Rencontre publique d’étudiants journalistes avec leurs maîtres enfumeurs.

TOULOUSE. L’annonce de la rencontre, patronnée par France Info, est alléchante. A tel point que l’affluence est grande. Bien avant 18 heures, ce 14 février, la queue s’allonge sur le trottoir de la rue étroite de la Fonderie, devant le N° 31, adresse de l’Institut Catholique et de son école de journalisme.
On devine que l’atmosphère ne sera pas bon enfant quand on voit un fourgon de police stationné en face tandis que l’entrée est contrôlée par de solides vigiles aux carrures de Benalla, appareillés d’oreillettes.

On doit montrer sa carte d’identité et être inscrit sur des listes de réservation.

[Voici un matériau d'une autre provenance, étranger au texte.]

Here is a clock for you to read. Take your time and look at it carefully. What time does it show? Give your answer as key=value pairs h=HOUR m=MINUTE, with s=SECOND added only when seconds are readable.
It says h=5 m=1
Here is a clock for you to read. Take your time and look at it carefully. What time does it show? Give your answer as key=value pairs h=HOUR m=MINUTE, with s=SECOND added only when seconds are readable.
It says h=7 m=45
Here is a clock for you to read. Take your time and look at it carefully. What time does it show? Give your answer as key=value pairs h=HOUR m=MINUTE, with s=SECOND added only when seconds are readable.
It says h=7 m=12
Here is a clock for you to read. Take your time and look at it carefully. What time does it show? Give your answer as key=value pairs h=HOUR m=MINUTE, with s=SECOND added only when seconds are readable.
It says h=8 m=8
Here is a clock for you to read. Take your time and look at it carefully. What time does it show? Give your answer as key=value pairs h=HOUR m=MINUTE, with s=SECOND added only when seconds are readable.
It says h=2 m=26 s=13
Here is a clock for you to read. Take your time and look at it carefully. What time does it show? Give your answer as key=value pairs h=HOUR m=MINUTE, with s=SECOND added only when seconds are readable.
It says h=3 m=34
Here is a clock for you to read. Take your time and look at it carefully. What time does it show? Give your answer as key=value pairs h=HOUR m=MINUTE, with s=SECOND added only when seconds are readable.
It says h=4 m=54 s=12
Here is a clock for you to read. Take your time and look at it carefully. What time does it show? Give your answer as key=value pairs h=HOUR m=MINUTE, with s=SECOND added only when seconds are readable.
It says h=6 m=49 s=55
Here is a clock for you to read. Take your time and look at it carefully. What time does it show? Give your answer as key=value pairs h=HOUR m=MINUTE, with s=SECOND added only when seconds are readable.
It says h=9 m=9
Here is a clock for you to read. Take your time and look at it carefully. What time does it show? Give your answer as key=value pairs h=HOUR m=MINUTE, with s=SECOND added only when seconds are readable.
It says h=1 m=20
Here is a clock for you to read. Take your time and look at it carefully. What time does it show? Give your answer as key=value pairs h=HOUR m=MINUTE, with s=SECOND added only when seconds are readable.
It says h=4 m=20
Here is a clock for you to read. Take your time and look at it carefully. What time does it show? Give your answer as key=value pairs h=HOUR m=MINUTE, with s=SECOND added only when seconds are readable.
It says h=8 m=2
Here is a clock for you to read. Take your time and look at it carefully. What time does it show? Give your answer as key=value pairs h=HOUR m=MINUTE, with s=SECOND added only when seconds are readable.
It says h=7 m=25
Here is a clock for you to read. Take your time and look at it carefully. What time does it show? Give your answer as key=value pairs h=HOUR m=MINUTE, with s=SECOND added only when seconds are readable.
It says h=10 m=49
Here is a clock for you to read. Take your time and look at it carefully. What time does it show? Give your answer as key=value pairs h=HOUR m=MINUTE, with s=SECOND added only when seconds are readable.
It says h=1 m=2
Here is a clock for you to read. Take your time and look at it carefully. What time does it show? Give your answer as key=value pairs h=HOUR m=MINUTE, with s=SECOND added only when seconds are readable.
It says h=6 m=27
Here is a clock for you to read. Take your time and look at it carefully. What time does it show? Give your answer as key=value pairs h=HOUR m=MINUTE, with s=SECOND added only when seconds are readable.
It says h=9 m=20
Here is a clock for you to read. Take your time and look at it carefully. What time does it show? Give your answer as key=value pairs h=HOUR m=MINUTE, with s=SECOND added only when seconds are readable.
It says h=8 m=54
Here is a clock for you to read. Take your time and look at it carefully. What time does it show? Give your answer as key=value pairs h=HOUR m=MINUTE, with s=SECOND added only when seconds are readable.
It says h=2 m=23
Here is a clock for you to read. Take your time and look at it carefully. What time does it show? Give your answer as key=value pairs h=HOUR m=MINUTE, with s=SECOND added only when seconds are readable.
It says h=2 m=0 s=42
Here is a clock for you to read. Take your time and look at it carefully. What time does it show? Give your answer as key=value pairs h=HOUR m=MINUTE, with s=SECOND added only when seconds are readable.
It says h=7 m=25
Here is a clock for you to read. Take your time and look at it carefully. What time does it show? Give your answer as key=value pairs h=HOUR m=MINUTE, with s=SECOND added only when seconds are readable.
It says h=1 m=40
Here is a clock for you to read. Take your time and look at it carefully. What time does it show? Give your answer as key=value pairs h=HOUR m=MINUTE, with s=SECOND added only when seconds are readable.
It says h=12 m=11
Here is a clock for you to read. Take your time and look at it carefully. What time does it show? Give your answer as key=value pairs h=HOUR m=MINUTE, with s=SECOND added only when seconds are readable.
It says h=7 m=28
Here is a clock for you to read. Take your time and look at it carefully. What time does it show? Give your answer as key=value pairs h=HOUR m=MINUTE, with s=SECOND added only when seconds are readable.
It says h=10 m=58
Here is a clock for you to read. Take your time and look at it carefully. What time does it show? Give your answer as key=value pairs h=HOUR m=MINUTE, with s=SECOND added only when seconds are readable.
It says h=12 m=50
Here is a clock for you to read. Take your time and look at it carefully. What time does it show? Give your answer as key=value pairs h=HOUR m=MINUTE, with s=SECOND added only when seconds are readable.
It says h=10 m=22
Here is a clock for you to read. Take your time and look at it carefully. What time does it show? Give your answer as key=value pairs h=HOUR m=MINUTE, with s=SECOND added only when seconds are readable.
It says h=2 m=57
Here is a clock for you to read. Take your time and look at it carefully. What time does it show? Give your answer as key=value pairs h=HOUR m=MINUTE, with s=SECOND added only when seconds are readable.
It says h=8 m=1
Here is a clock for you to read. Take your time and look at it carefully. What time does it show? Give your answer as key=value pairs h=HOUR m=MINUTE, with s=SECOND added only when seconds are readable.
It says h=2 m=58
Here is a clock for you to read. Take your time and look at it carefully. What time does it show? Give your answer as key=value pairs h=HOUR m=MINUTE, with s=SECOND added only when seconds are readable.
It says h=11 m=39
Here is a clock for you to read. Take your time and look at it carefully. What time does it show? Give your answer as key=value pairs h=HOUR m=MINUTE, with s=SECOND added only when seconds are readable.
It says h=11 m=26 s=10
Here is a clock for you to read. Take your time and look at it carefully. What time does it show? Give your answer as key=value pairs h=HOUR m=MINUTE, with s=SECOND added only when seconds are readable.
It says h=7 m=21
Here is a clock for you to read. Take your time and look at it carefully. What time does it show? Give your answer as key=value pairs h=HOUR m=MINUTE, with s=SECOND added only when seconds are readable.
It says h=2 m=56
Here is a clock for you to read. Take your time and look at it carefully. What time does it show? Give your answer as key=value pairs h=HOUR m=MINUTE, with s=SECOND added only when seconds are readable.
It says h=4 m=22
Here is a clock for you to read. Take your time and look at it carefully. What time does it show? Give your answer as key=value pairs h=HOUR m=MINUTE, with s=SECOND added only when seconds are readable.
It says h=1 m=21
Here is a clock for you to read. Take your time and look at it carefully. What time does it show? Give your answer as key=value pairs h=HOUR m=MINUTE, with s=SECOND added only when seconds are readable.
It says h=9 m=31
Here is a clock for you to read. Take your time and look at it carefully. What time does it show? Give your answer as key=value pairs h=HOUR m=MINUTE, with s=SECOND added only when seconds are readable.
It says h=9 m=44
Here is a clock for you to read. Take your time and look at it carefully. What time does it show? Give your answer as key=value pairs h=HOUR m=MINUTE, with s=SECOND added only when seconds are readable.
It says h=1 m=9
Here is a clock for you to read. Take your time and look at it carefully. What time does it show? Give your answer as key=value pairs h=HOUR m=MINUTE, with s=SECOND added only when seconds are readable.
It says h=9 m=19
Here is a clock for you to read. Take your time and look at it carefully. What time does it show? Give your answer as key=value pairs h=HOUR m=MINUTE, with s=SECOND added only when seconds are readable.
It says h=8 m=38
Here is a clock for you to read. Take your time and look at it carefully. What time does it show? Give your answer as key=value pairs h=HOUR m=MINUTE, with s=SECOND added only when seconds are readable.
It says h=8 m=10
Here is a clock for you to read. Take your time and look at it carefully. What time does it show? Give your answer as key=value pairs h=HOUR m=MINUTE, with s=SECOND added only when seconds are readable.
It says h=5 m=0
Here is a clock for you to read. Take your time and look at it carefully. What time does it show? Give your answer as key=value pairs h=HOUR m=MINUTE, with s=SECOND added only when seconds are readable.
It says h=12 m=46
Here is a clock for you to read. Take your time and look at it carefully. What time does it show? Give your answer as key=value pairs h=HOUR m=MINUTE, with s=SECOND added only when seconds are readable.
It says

Les sacs à dos et sacs à main doivent se prêter à une inspection, et chacun de nous subit une fouille sommaire et un passage au détecteur portable de métaux.

Ici, une première remarque. Si l’on met à part l’embarquement à l’aéroport de Toulouse-Blagnac, on ne subit nulle part un contrôle aussi tatillon dans la Ville rose. Frédéric Lordon a fait récemment une conférence dans une librairie archicomble à Toulouse : on entrait sans formalité. Que se passe-t-il donc ? Il se passe que Lordon est un intellectuel respecté et que les orateurs du 14 février à l’Institut Catholique sont pour la plupart des rédacteurs en chef ou directeurs de médias. Et que le thème de la soirée était « la défiance » (euphémisme) envers les médias. Voilà qui imposait un tel luxe de précautions et de contrôles. Huit journalistes et responsables de médias ne peuvent s’exprimer en un lieu paisible au centre de Toulouse sans protection de la police et de vigiles. Et, hélas, hélas, hélas ! ils ne veulent pas en voir les raisons, comme je vais le démontrer. Ils n’ont pas lu Bossuet : « Dieu se rit des créatures qui déplorent les effets dont elles chérissent les causes. ».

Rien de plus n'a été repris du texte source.